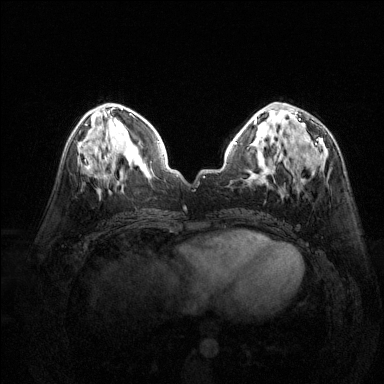
Breast MRI (dynamic contrast-enhanced), one axial slice; position 59 of 144 along the scan axis; dynamic contrast-enhanced series, time point 2 of 6 at this slice position (early post-contrast); 1.5 T; TE 1.7 ms, TR 4.6 ms; 384 × 384 image matrix. Female patient.
Annotated regions visible in this slice (semi-automatically segmented with operator editing):
- enhancing-tissue mask used for the functional tumour volume (all voxels passing the contrast-enhancement thresholds inside the analysis volume; usually the tumour): bounding box (x1, y1, x2, y2) in pixels: (278, 111, 301, 154)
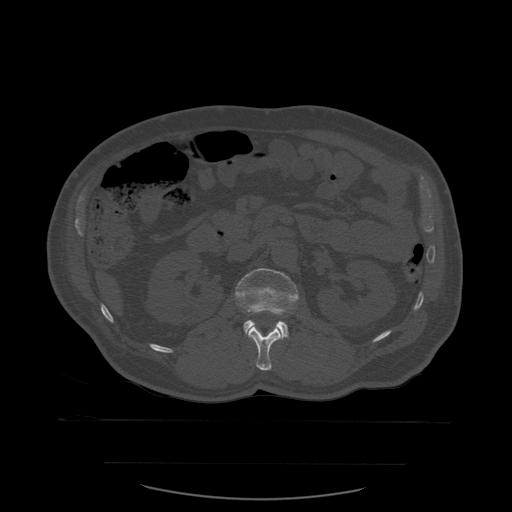
CT including the spine, one axial slice; position 233 of 590 along the scan axis; bone window (W 1800 / L 400 HU); 512 × 512 image matrix, field of view 479 × 479 mm. Patient age 71 years. From the clinical record (not read from this slice): primary cancer: lung; vertebrae with lytic lesions (as recorded): T1, T2, L5, S1.
Annotated regions visible in this slice (semi-automatic segmentation, software-assisted and operator-edited):
- L1 vertebra: bounding box <248,326,282,371> (left, top, right, bottom; pixels)
- L2 vertebra: <235,269,299,340>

§ **Problem details**: For the string "pixels", show each line of the listing where it appears.

§ **Exercise response**:
- enhancing-tissue mask used for the functional tumour volume (all voxels passing the contrast-enhancement thresholds inside the analysis volume; usually the tumour): bounding box (x1, y1, x2, y2) in pixels: (278, 111, 301, 154)
- L1 vertebra: bounding box <248,326,282,371> (left, top, right, bottom; pixels)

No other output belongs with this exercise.